### Excerpt provided
In 1991, Jean-Christophe Rufin published L’Empire et les nouveaux barbares (The Empire and the new barbarians). Two years after the fall of the Berlin wall, he who was then vice-president of Médecins Sans Frontières sent back to back the thesis of The End of History developed by Francis Fukuyama and that of the Clash of Civilisations by Samuel Huntington. He announced that a North-South divide would risk succeeding East-West rivalry, one between the Empire –this now pacified world where wealth was concentrated– and the South, inhabited by those who would soon be considered as the avatars of the “barbarians” of the Roman Empire, and menaced by poverty and wars. Long maintained on the outskirts of the free and rich world, they would not be long before expressing their anger, their desperation, and their need for solidarity. After the alert of 9/11, the Empire did not understand, starting a “war on terror” that would only stir up the fire. Twenty-five years later, in the aftermath of the attacks in Paris and Brussels, but also Bamako, Peshawar or Kabul, the analysis of Jean-Christophe Rufin has lost nothing of its acuteness.

Since 1945, we thought the world to be at peace. We were wrong. Since the Paris attacks, we believe we are at war. I do not think that we are right. Whatever, between these two periods, the situation of humanitarian action will never be the same again.

Asymmetrical peace

After the victory against nazism, an equilibrium called the cold war was built. On the condition of being on the right side of the iron curtain, that war had the appearance of peace. Sheltered under the nuclear umbrella, Europe, the United States and Japan enjoyed a prosperity never attained in the history of humanity. Once the Berlin wall was built, the spectre of an armed confrontation was pushed far away and it was not before the nineties that gunfire was heard on the European continent (and even, only on its Balkan hinterland).

Nonetheless, if we were in peace, the rest of the world continued to be war-torn. Wars of confrontation between the East and the West, as in Korea or in Vietnam; wars of decolonisation, from Algeria to Kenya; wars of secession in Eritrea or Sri-Lanka; Israeli-Palestinian wars; communitarian wars in Lebanon or in Rwanda; ethnic wars in Liberia, etc. Some polemists have calculated that these “dusts of war”, following Christophe de Ponfilly’s[1]Christophe de Ponfilly was a journalist, producer, film maker and author. Very close to French humanitarians and with a passion for Afghanistan where he had known Commander Massoud, he produced in … Continue reading expression, have caused more victims than WWII. And nonetheless we felt we were at peace.

America, through its Imperial responsibilities, continued during these years to be militarily present in the world. But old Europe, finally delivered of its colonies, this “white man’s burden” could savour its entry into the club of the wealthy. For the first time in a long time it was not her who encountered violence and shortages. It was not her who needed to be aided. On the contrary, she could afford the luxury of generosity.

War, that she was not suffering any more physically, she was content with deploring while gazing at the TV screen. Indignation and compassion replaced suffering and deprivation. It is this way that being the last entrant into the donor club, we built the most modern humanitarian tool: borderless type associations.

### Items
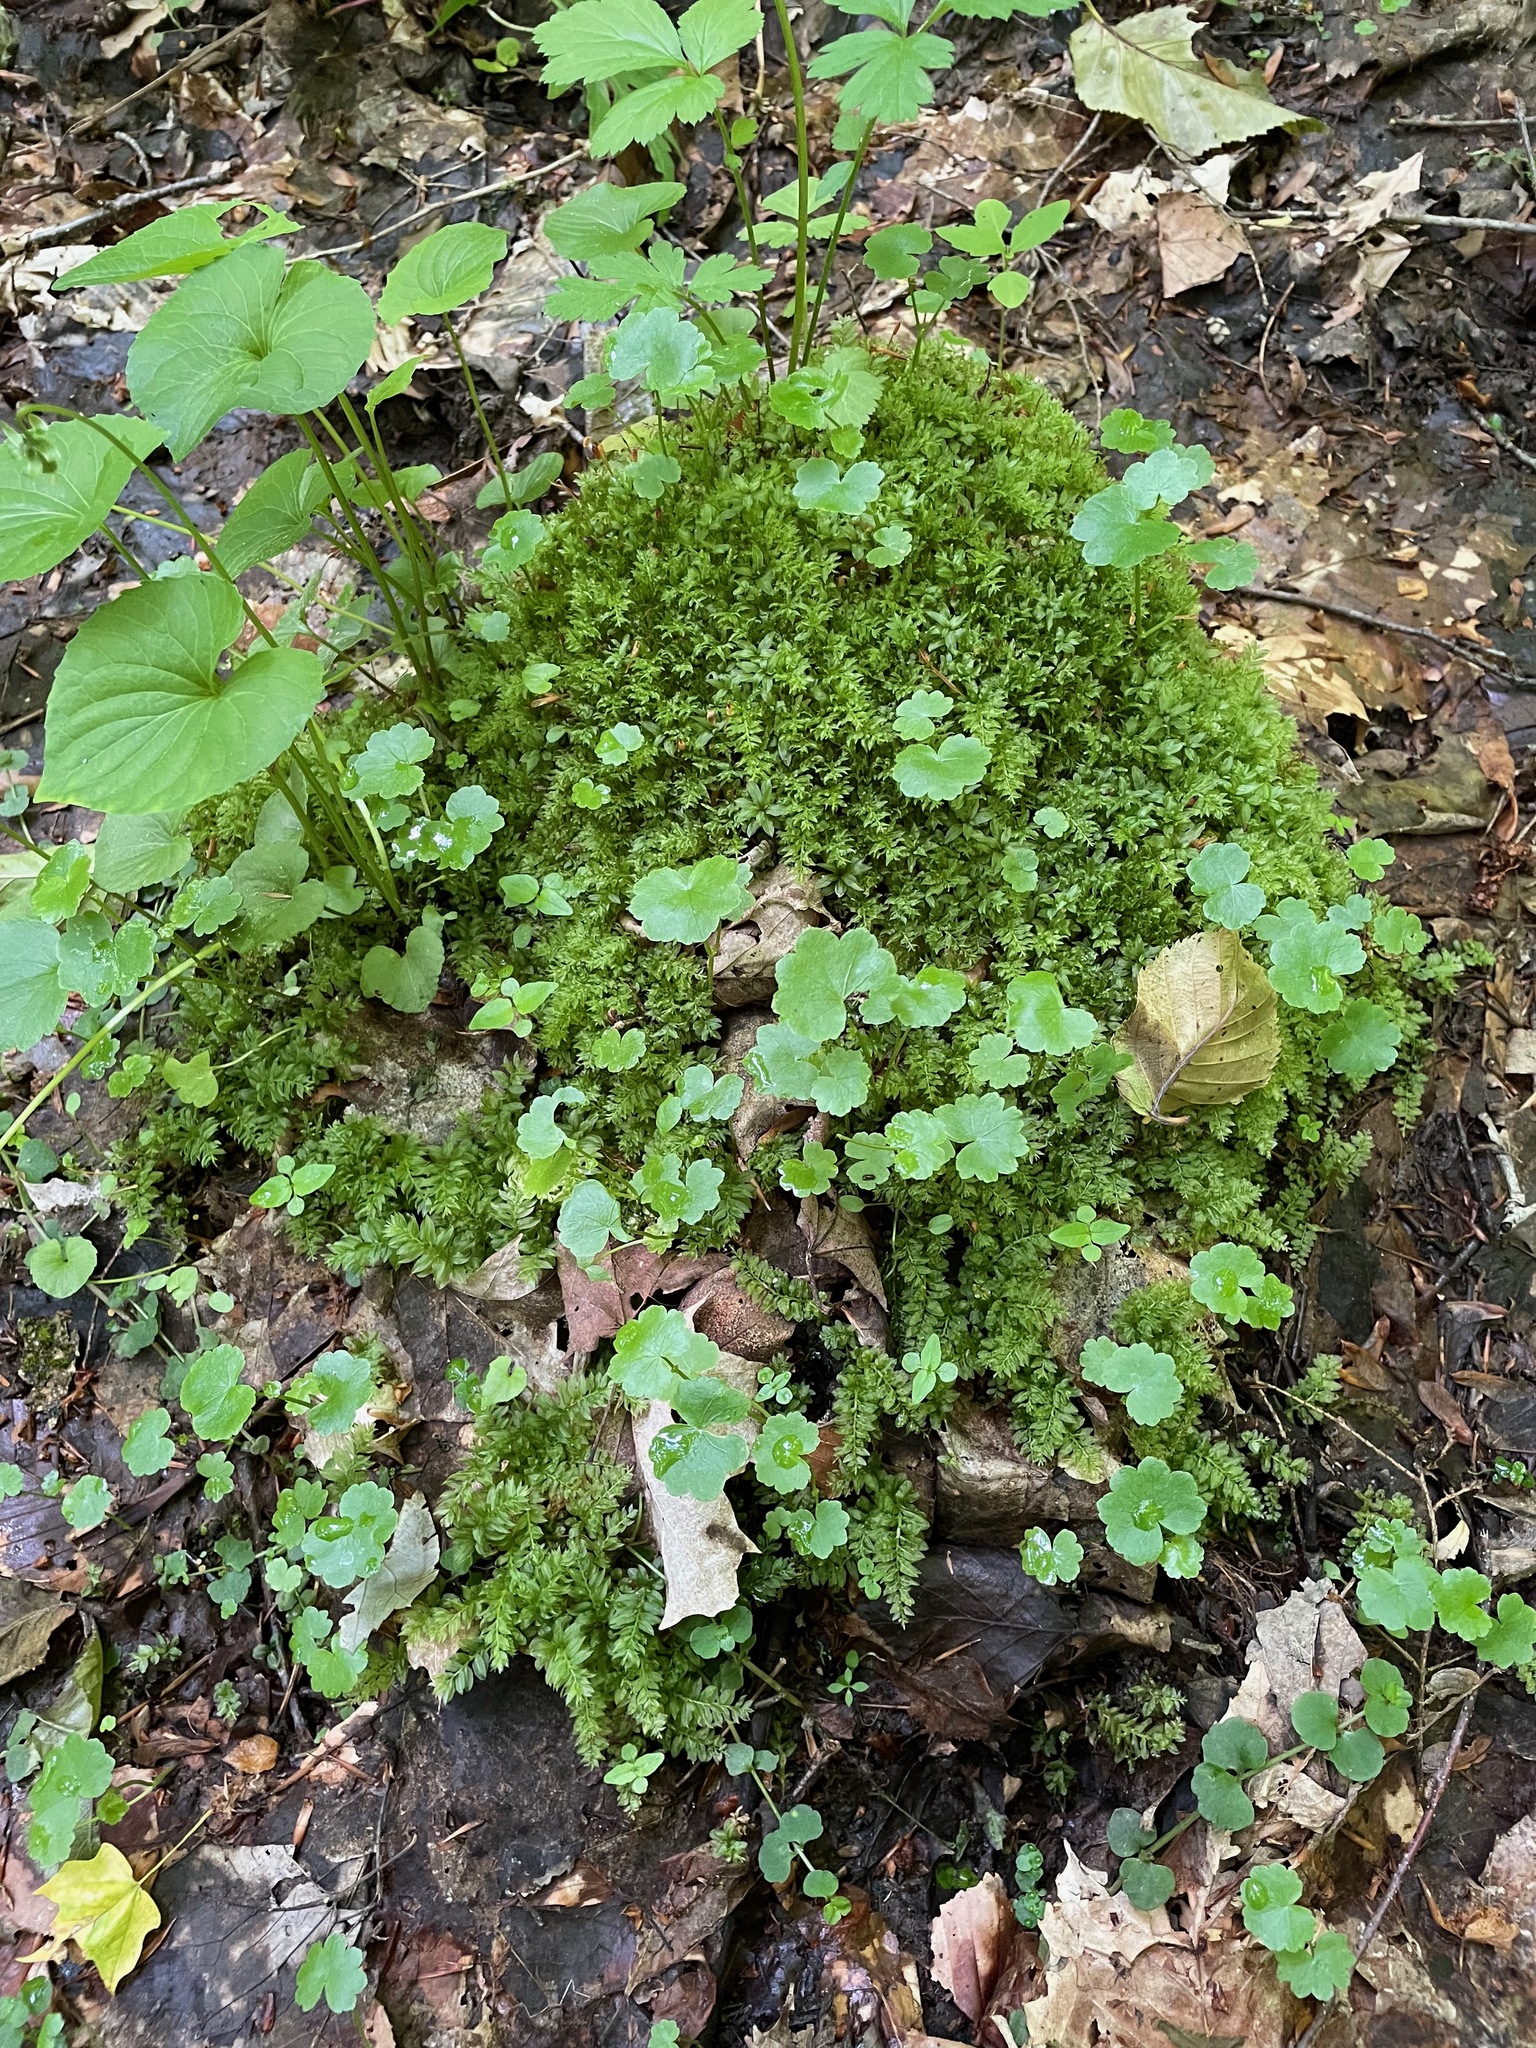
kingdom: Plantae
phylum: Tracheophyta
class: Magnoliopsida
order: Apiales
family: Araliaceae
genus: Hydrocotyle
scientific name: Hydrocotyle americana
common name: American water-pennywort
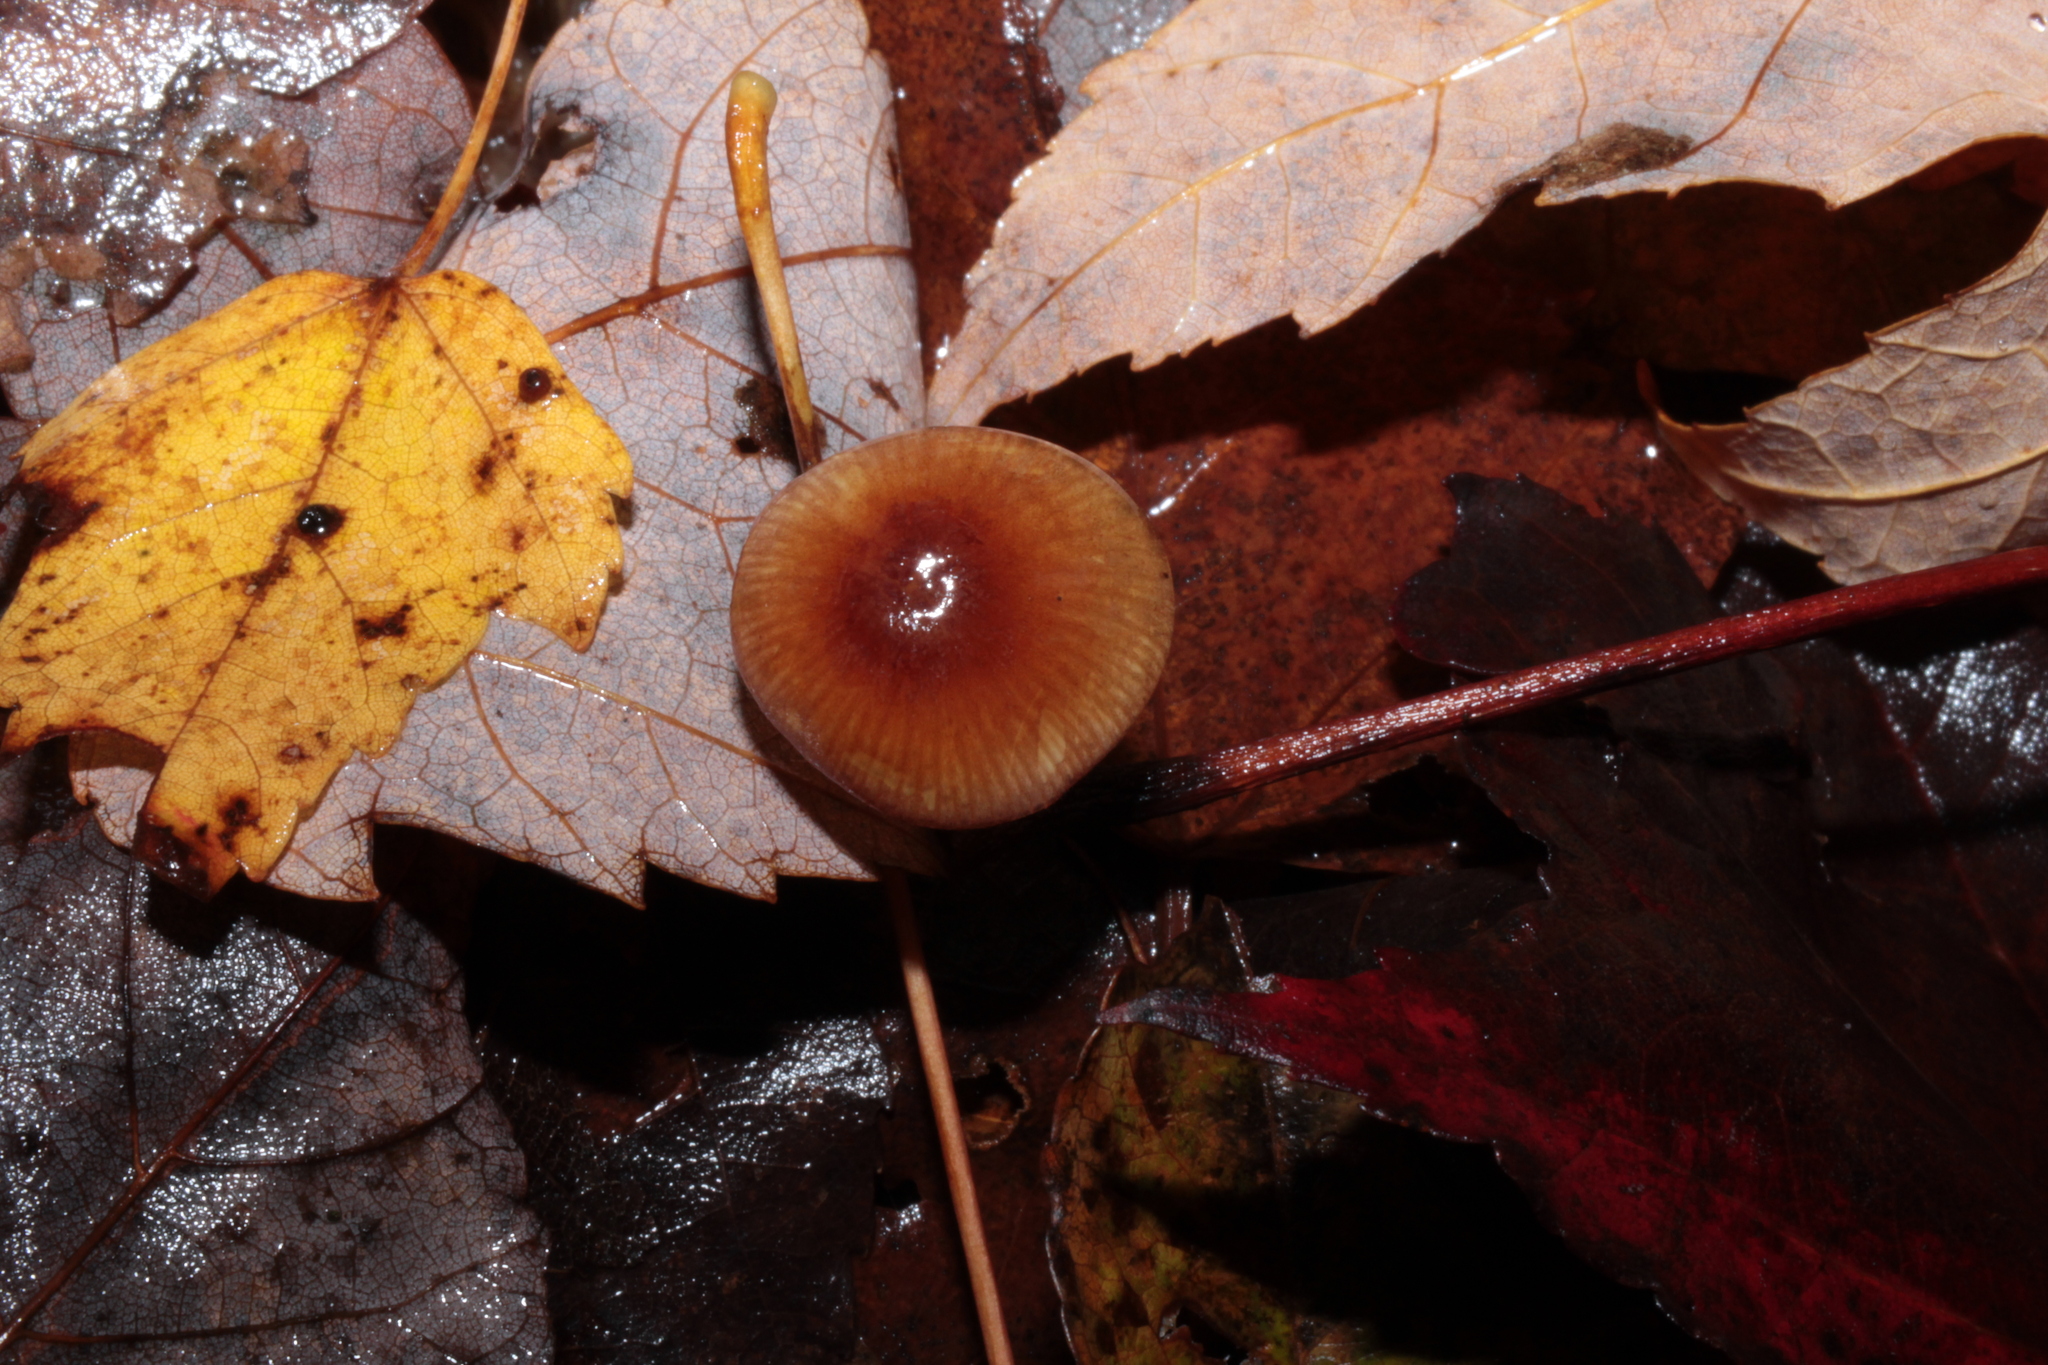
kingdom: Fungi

### Aim of the exercise
In the excerpt on humanitarian action, what position did Jean-Christophe Rufin hold when he published L’Empire et les nouveaux barbares?

### Full answer
He was vice-president of Médecins Sans Frontières.